**Task brief:** Please write out every difference line from the data below word for word, leaving out the pictures.

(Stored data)
►

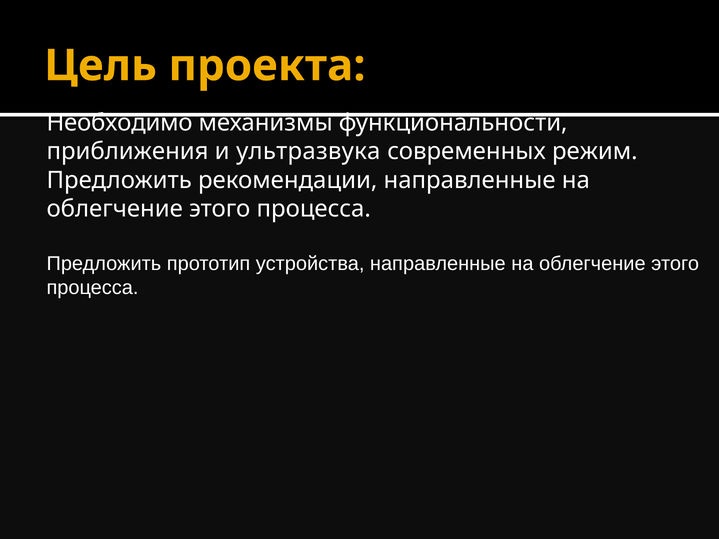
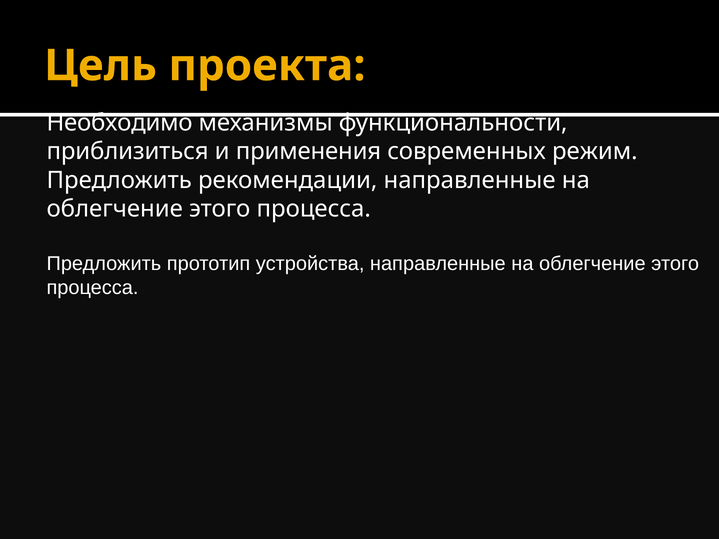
приближения: приближения -> приблизиться
ультразвука: ультразвука -> применения
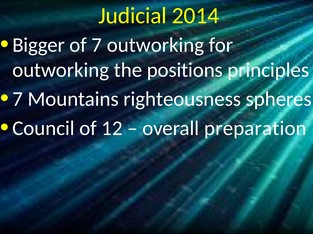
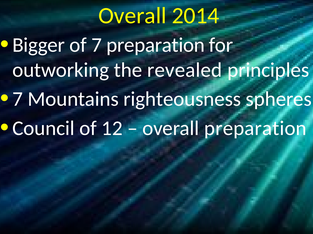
Judicial at (133, 16): Judicial -> Overall
7 outworking: outworking -> preparation
positions: positions -> revealed
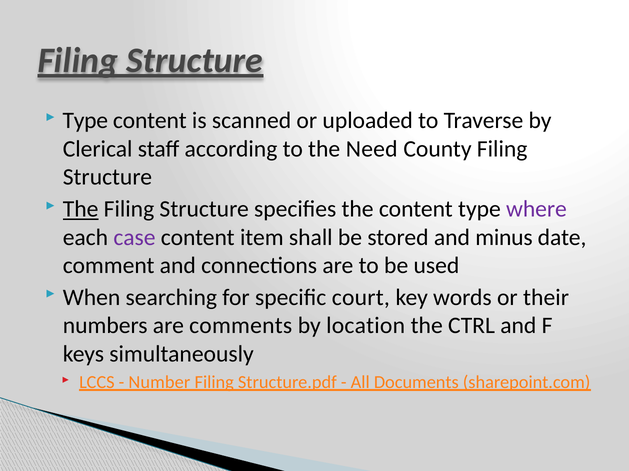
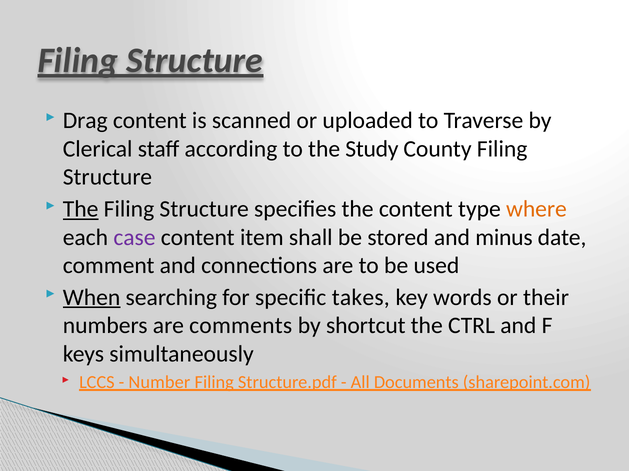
Type at (85, 121): Type -> Drag
Need: Need -> Study
where colour: purple -> orange
When underline: none -> present
court: court -> takes
location: location -> shortcut
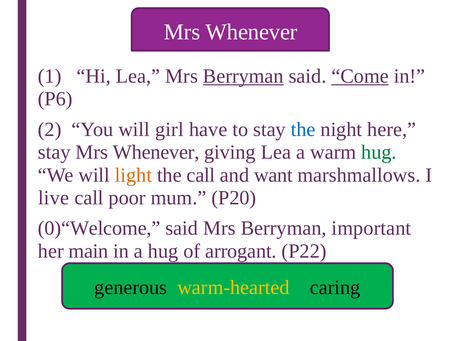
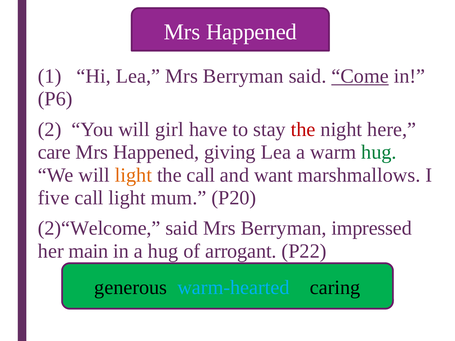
Whenever at (252, 32): Whenever -> Happened
Berryman at (243, 76) underline: present -> none
the at (303, 129) colour: blue -> red
stay at (54, 152): stay -> care
Whenever at (156, 152): Whenever -> Happened
live: live -> five
call poor: poor -> light
0)“Welcome: 0)“Welcome -> 2)“Welcome
important: important -> impressed
warm-hearted colour: yellow -> light blue
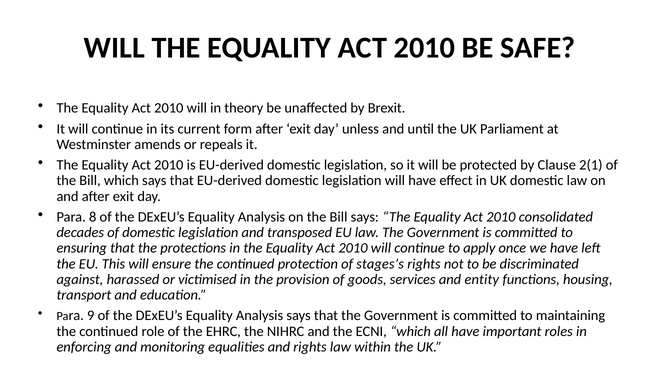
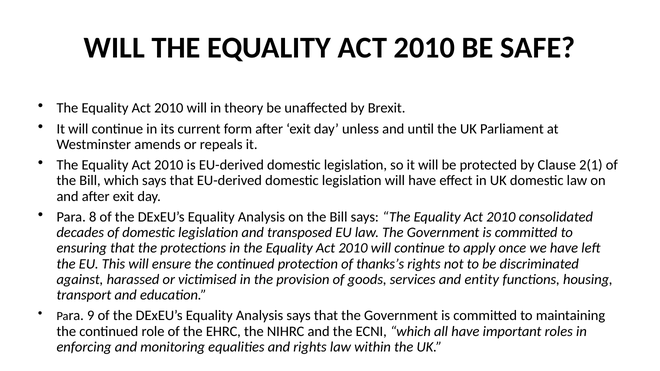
stages’s: stages’s -> thanks’s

◄

**Answer to this exercise:**
приближения: приближения -> приблизиться
ультразвука: ультразвука -> применения
Judicial at (133, 16): Judicial -> Overall
7 outworking: outworking -> preparation
positions: positions -> revealed
Type at (85, 121): Type -> Drag
Need: Need -> Study
where colour: purple -> orange
When underline: none -> present
court: court -> takes
location: location -> shortcut
Whenever at (252, 32): Whenever -> Happened
Berryman at (243, 76) underline: present -> none
the at (303, 129) colour: blue -> red
stay at (54, 152): stay -> care
Whenever at (156, 152): Whenever -> Happened
live: live -> five
call poor: poor -> light
0)“Welcome: 0)“Welcome -> 2)“Welcome
important: important -> impressed
warm-hearted colour: yellow -> light blue
stages’s: stages’s -> thanks’s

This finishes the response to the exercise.